WHAT YOU WILL DO:
When you reach the entries, transcribe each one exactly.

(DATA EXTRACT Opens)

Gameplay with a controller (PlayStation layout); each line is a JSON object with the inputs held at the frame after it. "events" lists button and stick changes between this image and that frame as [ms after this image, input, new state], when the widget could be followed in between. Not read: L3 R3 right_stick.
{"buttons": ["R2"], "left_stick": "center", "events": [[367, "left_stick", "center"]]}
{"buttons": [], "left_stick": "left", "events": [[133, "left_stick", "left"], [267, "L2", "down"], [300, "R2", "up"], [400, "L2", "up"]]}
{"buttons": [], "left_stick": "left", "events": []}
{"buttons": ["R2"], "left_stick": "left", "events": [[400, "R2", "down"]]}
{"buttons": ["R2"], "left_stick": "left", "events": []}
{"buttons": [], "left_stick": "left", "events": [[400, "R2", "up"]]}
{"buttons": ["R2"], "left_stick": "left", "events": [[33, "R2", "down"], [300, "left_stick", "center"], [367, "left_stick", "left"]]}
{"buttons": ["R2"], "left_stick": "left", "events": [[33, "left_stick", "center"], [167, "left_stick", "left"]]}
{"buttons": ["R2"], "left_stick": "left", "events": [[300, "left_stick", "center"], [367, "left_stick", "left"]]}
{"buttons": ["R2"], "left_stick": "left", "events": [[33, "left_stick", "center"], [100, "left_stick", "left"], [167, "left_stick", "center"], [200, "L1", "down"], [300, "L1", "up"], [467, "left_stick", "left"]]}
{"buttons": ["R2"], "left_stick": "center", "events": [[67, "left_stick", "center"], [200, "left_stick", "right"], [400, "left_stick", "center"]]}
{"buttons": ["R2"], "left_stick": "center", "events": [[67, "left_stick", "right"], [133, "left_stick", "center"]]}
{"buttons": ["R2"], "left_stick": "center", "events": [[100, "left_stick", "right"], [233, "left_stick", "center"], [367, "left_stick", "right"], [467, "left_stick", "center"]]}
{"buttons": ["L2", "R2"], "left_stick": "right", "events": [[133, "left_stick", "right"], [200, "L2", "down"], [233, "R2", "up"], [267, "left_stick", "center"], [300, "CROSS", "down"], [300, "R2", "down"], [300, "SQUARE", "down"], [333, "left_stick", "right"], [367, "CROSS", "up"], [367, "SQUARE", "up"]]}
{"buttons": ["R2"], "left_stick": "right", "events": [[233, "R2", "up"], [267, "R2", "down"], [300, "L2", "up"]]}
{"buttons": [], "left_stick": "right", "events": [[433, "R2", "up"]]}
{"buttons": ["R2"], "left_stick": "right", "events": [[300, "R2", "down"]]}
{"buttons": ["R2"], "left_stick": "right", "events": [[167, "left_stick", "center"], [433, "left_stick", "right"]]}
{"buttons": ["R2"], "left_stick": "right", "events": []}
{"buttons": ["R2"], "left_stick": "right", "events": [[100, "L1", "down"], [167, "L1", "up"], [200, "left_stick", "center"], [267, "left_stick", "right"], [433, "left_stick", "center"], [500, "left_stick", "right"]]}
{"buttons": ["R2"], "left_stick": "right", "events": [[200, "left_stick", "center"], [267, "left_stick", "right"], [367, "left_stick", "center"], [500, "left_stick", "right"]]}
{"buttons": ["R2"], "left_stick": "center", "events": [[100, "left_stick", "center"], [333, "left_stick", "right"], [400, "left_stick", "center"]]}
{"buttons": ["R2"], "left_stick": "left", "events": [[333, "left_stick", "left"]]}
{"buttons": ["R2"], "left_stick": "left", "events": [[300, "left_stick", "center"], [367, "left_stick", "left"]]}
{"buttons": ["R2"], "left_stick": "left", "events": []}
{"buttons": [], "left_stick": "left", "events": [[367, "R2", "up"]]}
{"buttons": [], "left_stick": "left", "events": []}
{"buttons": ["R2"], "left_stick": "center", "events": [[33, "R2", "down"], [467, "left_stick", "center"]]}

(DATA EXTRACT Closes)

RESPONSE BELOW:
Gameplay with a controller (PlayStation layout); each line is a JSON object with the inputs held at the frame after it. "events" lists button and stick changes between this image and that frame as [ms after this image, input, new state], when the widget could be followed in between. Not read: L3 R3 right_stick.
{"buttons": ["R2"], "left_stick": "center", "events": [[367, "left_stick", "center"]]}
{"buttons": [], "left_stick": "left", "events": [[133, "left_stick", "left"], [267, "L2", "down"], [300, "R2", "up"], [400, "L2", "up"]]}
{"buttons": [], "left_stick": "left", "events": []}
{"buttons": ["R2"], "left_stick": "left", "events": [[400, "R2", "down"]]}
{"buttons": ["R2"], "left_stick": "left", "events": []}
{"buttons": [], "left_stick": "left", "events": [[400, "R2", "up"]]}
{"buttons": ["R2"], "left_stick": "left", "events": [[33, "R2", "down"], [300, "left_stick", "center"], [367, "left_stick", "left"]]}
{"buttons": ["R2"], "left_stick": "left", "events": [[33, "left_stick", "center"], [167, "left_stick", "left"]]}
{"buttons": ["R2"], "left_stick": "left", "events": [[300, "left_stick", "center"], [367, "left_stick", "left"]]}
{"buttons": ["R2"], "left_stick": "left", "events": [[33, "left_stick", "center"], [100, "left_stick", "left"], [167, "left_stick", "center"], [200, "L1", "down"], [300, "L1", "up"], [467, "left_stick", "left"]]}
{"buttons": ["R2"], "left_stick": "center", "events": [[67, "left_stick", "center"], [200, "left_stick", "right"], [400, "left_stick", "center"]]}
{"buttons": ["R2"], "left_stick": "center", "events": [[67, "left_stick", "right"], [133, "left_stick", "center"]]}
{"buttons": ["R2"], "left_stick": "center", "events": [[100, "left_stick", "right"], [233, "left_stick", "center"], [367, "left_stick", "right"], [467, "left_stick", "center"]]}
{"buttons": ["L2", "R2"], "left_stick": "right", "events": [[133, "left_stick", "right"], [200, "L2", "down"], [233, "R2", "up"], [267, "left_stick", "center"], [300, "CROSS", "down"], [300, "R2", "down"], [300, "SQUARE", "down"], [333, "left_stick", "right"], [367, "CROSS", "up"], [367, "SQUARE", "up"]]}
{"buttons": ["R2"], "left_stick": "right", "events": [[233, "R2", "up"], [267, "R2", "down"], [300, "L2", "up"]]}
{"buttons": [], "left_stick": "right", "events": [[433, "R2", "up"]]}
{"buttons": ["R2"], "left_stick": "right", "events": [[300, "R2", "down"]]}
{"buttons": ["R2"], "left_stick": "right", "events": [[167, "left_stick", "center"], [433, "left_stick", "right"]]}
{"buttons": ["R2"], "left_stick": "right", "events": []}
{"buttons": ["R2"], "left_stick": "right", "events": [[100, "L1", "down"], [167, "L1", "up"], [200, "left_stick", "center"], [267, "left_stick", "right"], [433, "left_stick", "center"], [500, "left_stick", "right"]]}
{"buttons": ["R2"], "left_stick": "right", "events": [[200, "left_stick", "center"], [267, "left_stick", "right"], [367, "left_stick", "center"], [500, "left_stick", "right"]]}
{"buttons": ["R2"], "left_stick": "center", "events": [[100, "left_stick", "center"], [333, "left_stick", "right"], [400, "left_stick", "center"]]}
{"buttons": ["R2"], "left_stick": "left", "events": [[333, "left_stick", "left"]]}
{"buttons": ["R2"], "left_stick": "left", "events": [[300, "left_stick", "center"], [367, "left_stick", "left"]]}
{"buttons": ["R2"], "left_stick": "left", "events": []}
{"buttons": [], "left_stick": "left", "events": [[367, "R2", "up"]]}
{"buttons": [], "left_stick": "left", "events": []}
{"buttons": ["R2"], "left_stick": "center", "events": [[33, "R2", "down"], [467, "left_stick", "center"]]}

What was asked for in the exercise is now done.